Experte zu Terrorplänen: Radikalisierung erfolgt über Internet

Zudem wird eine nachhaltige Strategie gefordert

Der 19-jährige Österreicher, der einen Anschlag auf die Taylor-Swift-Konzerte in Wien plante, hat nordmazedonische Wurzeln. Der Schütze des Terroranschlages vom November 2020 in Wien war österreichisch-nordmazedonischer Doppelstaatsbürger. Auch in anderen Fällen galten Männer mit nordmazedonischen Wurzeln als Terrorverdächtige. Eine auffällige Häufung von Radikalisierungsfällen in der Community sieht der Verein „Derad“ allerdings nicht, erklärte ein Sprecher im APA-Interview.
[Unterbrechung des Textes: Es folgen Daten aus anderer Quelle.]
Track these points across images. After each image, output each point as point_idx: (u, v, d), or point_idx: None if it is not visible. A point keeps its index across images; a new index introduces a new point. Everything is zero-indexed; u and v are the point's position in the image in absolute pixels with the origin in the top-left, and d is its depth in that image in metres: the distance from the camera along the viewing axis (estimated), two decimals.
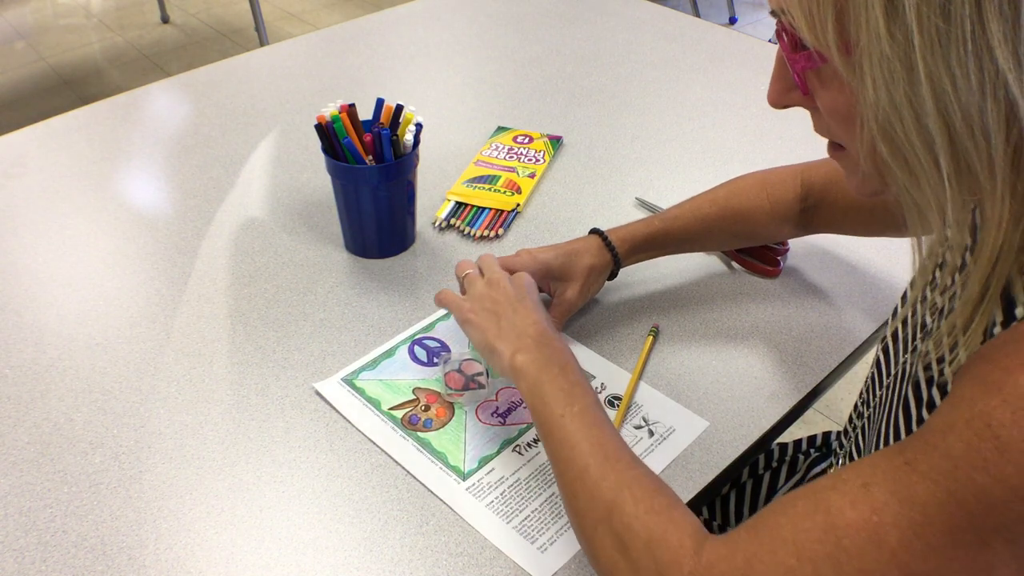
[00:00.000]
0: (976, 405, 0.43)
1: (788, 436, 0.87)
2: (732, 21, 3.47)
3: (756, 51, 1.41)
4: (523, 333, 0.70)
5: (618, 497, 0.56)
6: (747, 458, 0.76)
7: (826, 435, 0.92)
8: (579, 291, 0.83)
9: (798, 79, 0.52)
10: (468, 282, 0.77)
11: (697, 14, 3.31)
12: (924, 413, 0.53)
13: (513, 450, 0.75)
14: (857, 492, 0.46)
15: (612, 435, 0.62)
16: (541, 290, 0.84)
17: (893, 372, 0.62)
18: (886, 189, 0.51)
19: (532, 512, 0.69)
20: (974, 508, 0.42)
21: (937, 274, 0.58)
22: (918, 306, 0.61)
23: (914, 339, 0.60)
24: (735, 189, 0.88)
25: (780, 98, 0.56)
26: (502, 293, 0.74)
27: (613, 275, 0.87)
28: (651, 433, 0.76)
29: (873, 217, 0.83)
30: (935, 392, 0.52)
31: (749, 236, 0.91)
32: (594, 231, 0.86)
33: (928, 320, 0.58)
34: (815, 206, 0.86)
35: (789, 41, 0.51)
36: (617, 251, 0.85)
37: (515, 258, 0.83)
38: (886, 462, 0.46)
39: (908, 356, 0.60)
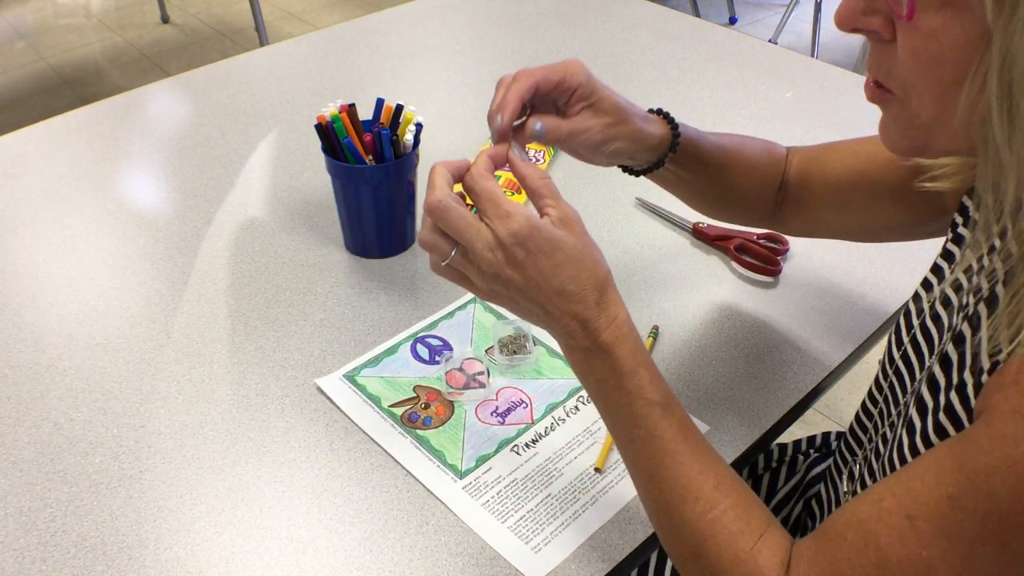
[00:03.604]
0: (1019, 447, 0.43)
1: (788, 436, 0.87)
2: (732, 21, 3.47)
3: (756, 51, 1.41)
4: (565, 331, 0.59)
5: (702, 547, 0.56)
6: (747, 458, 0.76)
7: (826, 435, 0.92)
8: (602, 126, 0.67)
9: (909, 1, 0.45)
10: (460, 265, 0.60)
11: (697, 14, 3.31)
12: (942, 417, 0.53)
13: (511, 450, 0.75)
14: (904, 525, 0.47)
15: (689, 458, 0.58)
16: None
17: (919, 377, 0.61)
18: (927, 148, 0.48)
19: (527, 512, 0.70)
20: (1017, 547, 0.43)
21: (961, 276, 0.57)
22: (938, 308, 0.60)
23: (940, 342, 0.59)
24: (744, 137, 0.83)
25: (854, 19, 0.49)
26: (512, 289, 0.58)
27: (658, 164, 0.74)
28: None
29: (852, 199, 0.78)
30: (953, 395, 0.52)
31: (745, 186, 0.81)
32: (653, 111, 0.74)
33: (954, 320, 0.57)
34: (795, 180, 0.81)
35: None
36: (685, 132, 0.74)
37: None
38: (928, 493, 0.47)
39: (932, 361, 0.59)
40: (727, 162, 0.79)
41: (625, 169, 0.77)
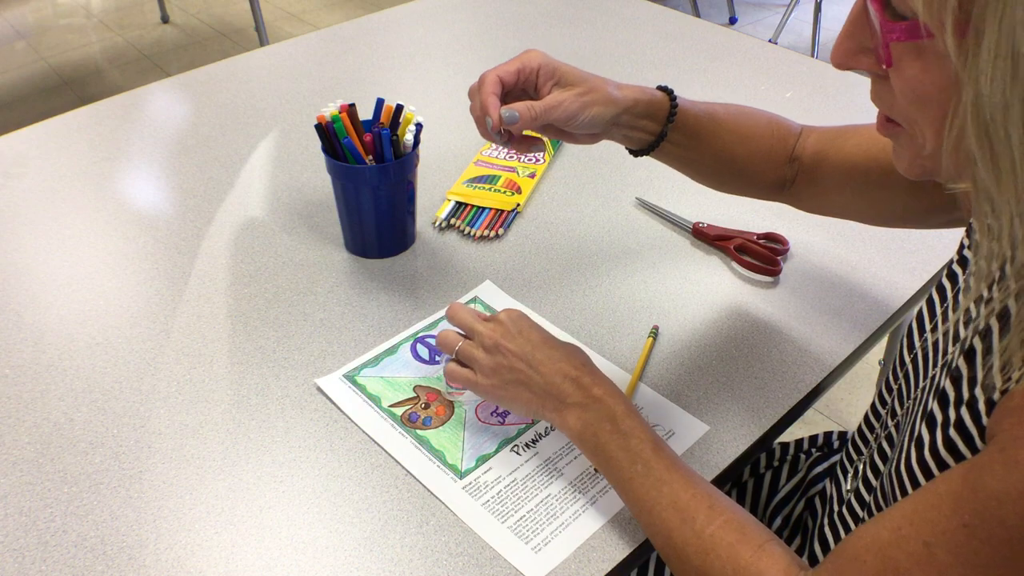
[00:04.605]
0: None
1: (788, 436, 0.87)
2: (732, 21, 3.47)
3: (756, 51, 1.41)
4: (558, 391, 0.69)
5: (704, 563, 0.59)
6: (748, 457, 0.76)
7: (828, 435, 0.92)
8: (574, 96, 0.73)
9: (884, 49, 0.47)
10: (465, 356, 0.74)
11: (697, 14, 3.31)
12: (952, 433, 0.53)
13: (511, 450, 0.75)
14: (921, 552, 0.48)
15: (683, 484, 0.63)
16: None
17: (922, 385, 0.61)
18: (938, 174, 0.49)
19: (528, 512, 0.70)
20: None
21: (984, 289, 0.56)
22: (949, 316, 0.60)
23: (945, 353, 0.59)
24: (744, 108, 0.83)
25: (847, 59, 0.51)
26: (510, 356, 0.71)
27: (659, 138, 0.77)
28: None
29: (866, 183, 0.78)
30: (964, 411, 0.52)
31: (743, 157, 0.82)
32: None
33: (962, 331, 0.57)
34: (811, 157, 0.82)
35: (882, 5, 0.46)
36: (678, 103, 0.76)
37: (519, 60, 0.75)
38: (945, 521, 0.47)
39: (936, 371, 0.59)
40: (720, 131, 0.80)
41: (632, 152, 0.80)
Die Familien beider IS-Anhänger sind Teil der albanischen Minderheit in Nordmazedonien, die rund ein Viertel der Bevölkerung des kleinen Balkanlandes stellt. Es gebe aber keine Anzeichen dafür, dass gerade albanisch-nordmazedonische Muslime besonders im Fokus von IS-Kampagnen stünden, betonte der „Derad“-Sprecher.

Nordmazedonien im Fokus

Die Terrororganisation „Islamischer Staat“ (IS) hatte in der Vergangenheit bereits Erfolg bei Radikalisierungskampagnen in Nordmazedonien. Nach offiziellen Angaben schlossen sich bis 2016 rund 130 Mazedonier dem IS in Syrien und dem Irak an. Für das kleine Balkanland mit weniger als zwei Millionen Einwohnern ist das ein relativ hoher Wert. Es sind hauptsächlich albanischstämmige Nordmazedonier, die dem Islam angehören.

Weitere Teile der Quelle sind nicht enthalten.